WINNIPEG — Police in Winnipeg are investigating graffiti at the headquarters of the Manitoba RCMP, the Canadian Museum For Human Rights and a politician’s office.

The buildings, as well as a monument outside the RCMP office, were spray-painted with slogans that appear to be linked to protests against a planned natural gas pipeline through Wet’suwet’en First Nation land in British Columbia.

One phrase read “Land back” and another said “Shut Down KKKanada.”

Others were written outside the constituency office of federal Northern Affairs Minister Dan Vandal — the same office that was occupied by protesters for more than a week earlier this month.

Police said in a written statement that they are investigating the three instances of graffiti as being linked, but not as a hate crime.

Manitoba Justice Minister Cliff Cullen denounced the vandalism and said the provincial government is eyeing a proposed law in Alberta that would stiffen penalties for protesters who shut down critical economic infrastructure, including railways.

“Certainly when it comes to vandalism like this, again, it’s just so unfortunate that people will stoop to these types of endeavours,” Cullen said Wednesday.

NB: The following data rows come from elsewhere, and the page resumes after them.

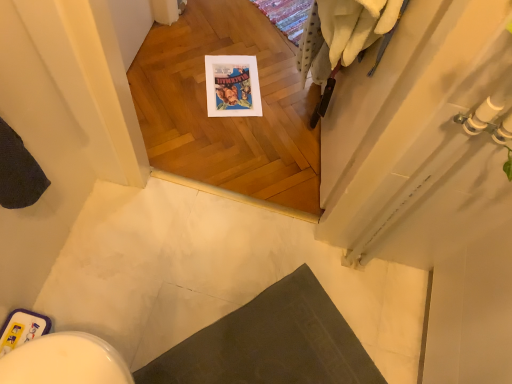
Where is `white fluffy gloves at upper right`? The image size is (512, 384). white fluffy gloves at upper right is located at coordinates (341, 33).

What is the approximate height of white fluffy gloves at upper right?

white fluffy gloves at upper right is 17.99 inches in height.

Measure the distance between white fluffy gloves at upper right and camera.

white fluffy gloves at upper right and camera are 32.07 inches apart from each other.

Describe the element at coordinates (341, 33) in the screenshot. I see `white fluffy gloves at upper right` at that location.

You are a GUI agent. You are given a task and a screenshot of the screen. Output one action in this format:
    pyautogui.click(x=<x>, y=<y>)
    Task: Click on the white fluffy gloves at upper right
    This screenshot has width=512, height=384.
    Given the screenshot: What is the action you would take?
    pyautogui.click(x=341, y=33)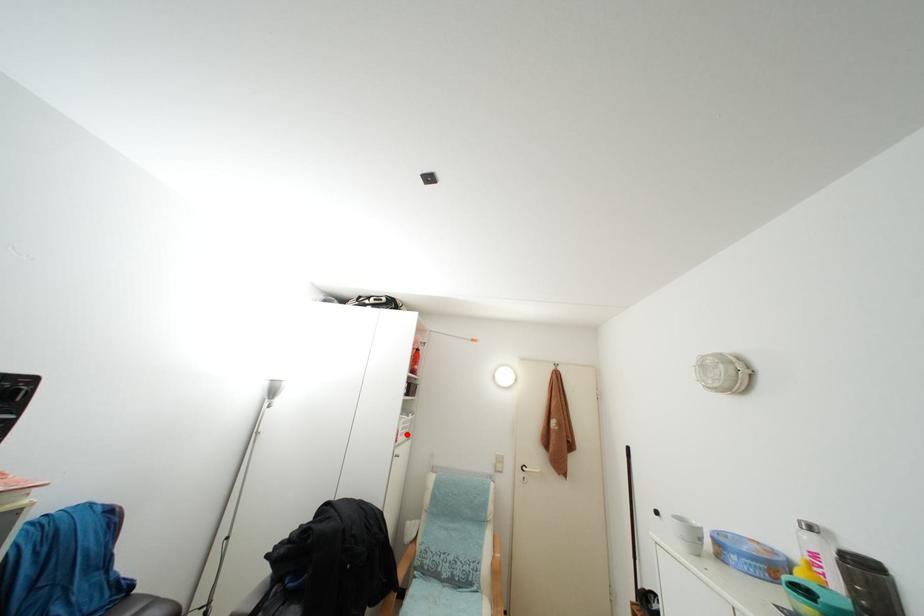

“We will stand beside the police. We know they’re facing challenges. They have a difficult job to do, but certainly they use their expertise in making the decisions they do.”

A bill mentioned in Alberta’s throne speech Tuesday proposes penalties for individuals be up to $10,000 for a first offence and up to $25,000 for each subsequent day a blockade or protest remained in place.

Cullen said he has asked his officials to review the bill, given the effect the protests are having across Canada.

“We know there is implications to individuals, implications to the economy, and certainly Alberta recognized that,” Cullen said.

“We will obviously review their legislation and see what steps we may or may not take into the future.”

The Manitoba Keewatinowi Okimakanak, a political advocacy organization for First Nations, said supporters of the Wet’suwet’en hereditary chiefs need to remain respectful and peaceful.

“We must remember that peaceful protests are legal in Canada,” MKO Grand Chief Garrison Settee said in a statement Wednesday. 

“They have been used numerous times throughout the history of this country to fight injustice and to bring fair and just treatment to disadvantaged and minority groups, which has led to the improvement of our democracy.”

An anti-pipeline demonstration shut down Winnipeg’s busiest downtown intersection — Portage Avenue and Main Street — during Wednesday’s afternoon rush hour. A few hundred protesters held a round dance across the historic junction and waved flags and placards. 

Police diverted traffic at least a block away in each direction.